─── INFORMATION ───

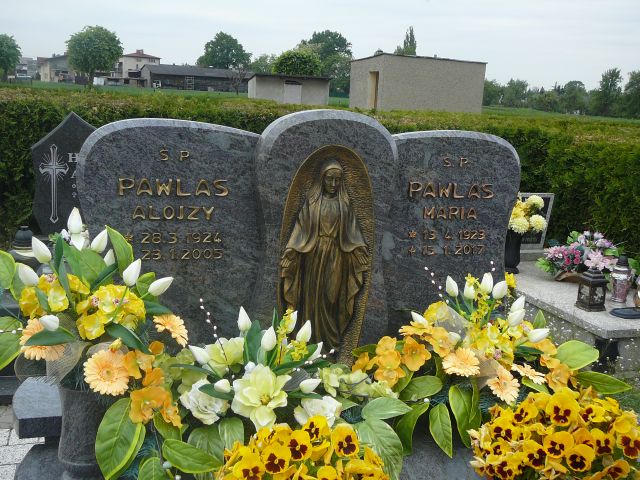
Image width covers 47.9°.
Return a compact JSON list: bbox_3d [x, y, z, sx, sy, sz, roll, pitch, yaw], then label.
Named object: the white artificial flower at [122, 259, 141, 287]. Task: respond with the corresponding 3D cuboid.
[{"bbox_3d":[-0.464,0.080,1.780,0.039,0.070,0.039,25,7,-2],"label":"white artificial flower"}]

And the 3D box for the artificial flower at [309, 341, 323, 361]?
[{"bbox_3d":[-0.014,0.306,1.960,0.036,0.062,0.036,34,-3,-3],"label":"artificial flower"}]

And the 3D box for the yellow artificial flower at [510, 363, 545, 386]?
[{"bbox_3d":[0.590,0.381,2.040,0.100,0.032,0.100,29,18,0],"label":"yellow artificial flower"}]

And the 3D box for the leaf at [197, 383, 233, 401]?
[{"bbox_3d":[-0.224,0.326,1.550,0.090,0.035,0.030,-7,15,-40],"label":"leaf"}]

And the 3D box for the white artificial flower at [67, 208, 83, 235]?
[{"bbox_3d":[-0.613,-0.049,1.800,0.039,0.068,0.039,-1,6,0],"label":"white artificial flower"}]

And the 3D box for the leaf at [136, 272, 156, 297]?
[{"bbox_3d":[-0.425,0.112,1.770,0.045,0.066,0.028,5,12,-19],"label":"leaf"}]

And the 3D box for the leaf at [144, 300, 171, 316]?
[{"bbox_3d":[-0.413,0.173,1.820,0.070,0.040,0.045,-4,13,-16],"label":"leaf"}]

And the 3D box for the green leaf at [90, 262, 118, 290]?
[{"bbox_3d":[-0.538,0.094,1.800,0.028,0.095,0.030,47,6,12],"label":"green leaf"}]

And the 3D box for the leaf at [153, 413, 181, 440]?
[{"bbox_3d":[-0.355,0.437,1.680,0.048,0.090,0.030,-42,12,-15],"label":"leaf"}]

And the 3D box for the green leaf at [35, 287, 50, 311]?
[{"bbox_3d":[-0.635,0.134,1.650,0.030,0.056,0.020,-31,6,-9],"label":"green leaf"}]

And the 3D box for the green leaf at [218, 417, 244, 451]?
[{"bbox_3d":[-0.233,0.518,1.900,0.066,0.100,0.030,0,12,0],"label":"green leaf"}]

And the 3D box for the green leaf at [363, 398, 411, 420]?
[{"bbox_3d":[0.164,0.412,1.760,0.117,0.057,0.030,1,-26,0],"label":"green leaf"}]

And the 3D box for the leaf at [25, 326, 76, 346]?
[{"bbox_3d":[-0.593,0.211,1.580,0.115,0.042,0.030,-3,13,-26],"label":"leaf"}]

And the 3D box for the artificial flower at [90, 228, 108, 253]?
[{"bbox_3d":[-0.555,0.003,1.820,0.037,0.064,0.037,29,6,0],"label":"artificial flower"}]

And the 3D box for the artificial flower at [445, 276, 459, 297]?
[{"bbox_3d":[0.386,0.135,2.100,0.033,0.060,0.033,-20,3,0],"label":"artificial flower"}]

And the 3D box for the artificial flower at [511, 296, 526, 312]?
[{"bbox_3d":[0.563,0.186,2.050,0.037,0.061,0.037,31,3,9],"label":"artificial flower"}]

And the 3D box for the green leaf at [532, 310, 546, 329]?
[{"bbox_3d":[0.633,0.231,2.080,0.038,0.058,0.022,0,12,0],"label":"green leaf"}]

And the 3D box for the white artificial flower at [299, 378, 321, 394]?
[{"bbox_3d":[-0.024,0.353,1.740,0.058,0.034,0.034,-26,0,20],"label":"white artificial flower"}]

───

TASK BRIEF: Please repeat all the items above word for word, leaving out the pictures.

RESULT BELOW:
Image width covers 47.9°.
Return a compact JSON list: bbox_3d [x, y, z, sx, sy, sz, roll, pitch, yaw], then label.
Named object: the white artificial flower at [122, 259, 141, 287]. Task: respond with the corresponding 3D cuboid.
[{"bbox_3d":[-0.464,0.080,1.780,0.039,0.070,0.039,25,7,-2],"label":"white artificial flower"}]

And the 3D box for the artificial flower at [309, 341, 323, 361]?
[{"bbox_3d":[-0.014,0.306,1.960,0.036,0.062,0.036,34,-3,-3],"label":"artificial flower"}]

And the 3D box for the yellow artificial flower at [510, 363, 545, 386]?
[{"bbox_3d":[0.590,0.381,2.040,0.100,0.032,0.100,29,18,0],"label":"yellow artificial flower"}]

And the 3D box for the leaf at [197, 383, 233, 401]?
[{"bbox_3d":[-0.224,0.326,1.550,0.090,0.035,0.030,-7,15,-40],"label":"leaf"}]

And the 3D box for the white artificial flower at [67, 208, 83, 235]?
[{"bbox_3d":[-0.613,-0.049,1.800,0.039,0.068,0.039,-1,6,0],"label":"white artificial flower"}]

And the 3D box for the leaf at [136, 272, 156, 297]?
[{"bbox_3d":[-0.425,0.112,1.770,0.045,0.066,0.028,5,12,-19],"label":"leaf"}]

And the 3D box for the leaf at [144, 300, 171, 316]?
[{"bbox_3d":[-0.413,0.173,1.820,0.070,0.040,0.045,-4,13,-16],"label":"leaf"}]

And the 3D box for the green leaf at [90, 262, 118, 290]?
[{"bbox_3d":[-0.538,0.094,1.800,0.028,0.095,0.030,47,6,12],"label":"green leaf"}]

And the 3D box for the leaf at [153, 413, 181, 440]?
[{"bbox_3d":[-0.355,0.437,1.680,0.048,0.090,0.030,-42,12,-15],"label":"leaf"}]

And the 3D box for the green leaf at [35, 287, 50, 311]?
[{"bbox_3d":[-0.635,0.134,1.650,0.030,0.056,0.020,-31,6,-9],"label":"green leaf"}]

And the 3D box for the green leaf at [218, 417, 244, 451]?
[{"bbox_3d":[-0.233,0.518,1.900,0.066,0.100,0.030,0,12,0],"label":"green leaf"}]

And the 3D box for the green leaf at [363, 398, 411, 420]?
[{"bbox_3d":[0.164,0.412,1.760,0.117,0.057,0.030,1,-26,0],"label":"green leaf"}]

And the 3D box for the leaf at [25, 326, 76, 346]?
[{"bbox_3d":[-0.593,0.211,1.580,0.115,0.042,0.030,-3,13,-26],"label":"leaf"}]

And the 3D box for the artificial flower at [90, 228, 108, 253]?
[{"bbox_3d":[-0.555,0.003,1.820,0.037,0.064,0.037,29,6,0],"label":"artificial flower"}]

And the 3D box for the artificial flower at [445, 276, 459, 297]?
[{"bbox_3d":[0.386,0.135,2.100,0.033,0.060,0.033,-20,3,0],"label":"artificial flower"}]

And the 3D box for the artificial flower at [511, 296, 526, 312]?
[{"bbox_3d":[0.563,0.186,2.050,0.037,0.061,0.037,31,3,9],"label":"artificial flower"}]

And the 3D box for the green leaf at [532, 310, 546, 329]?
[{"bbox_3d":[0.633,0.231,2.080,0.038,0.058,0.022,0,12,0],"label":"green leaf"}]

And the 3D box for the white artificial flower at [299, 378, 321, 394]?
[{"bbox_3d":[-0.024,0.353,1.740,0.058,0.034,0.034,-26,0,20],"label":"white artificial flower"}]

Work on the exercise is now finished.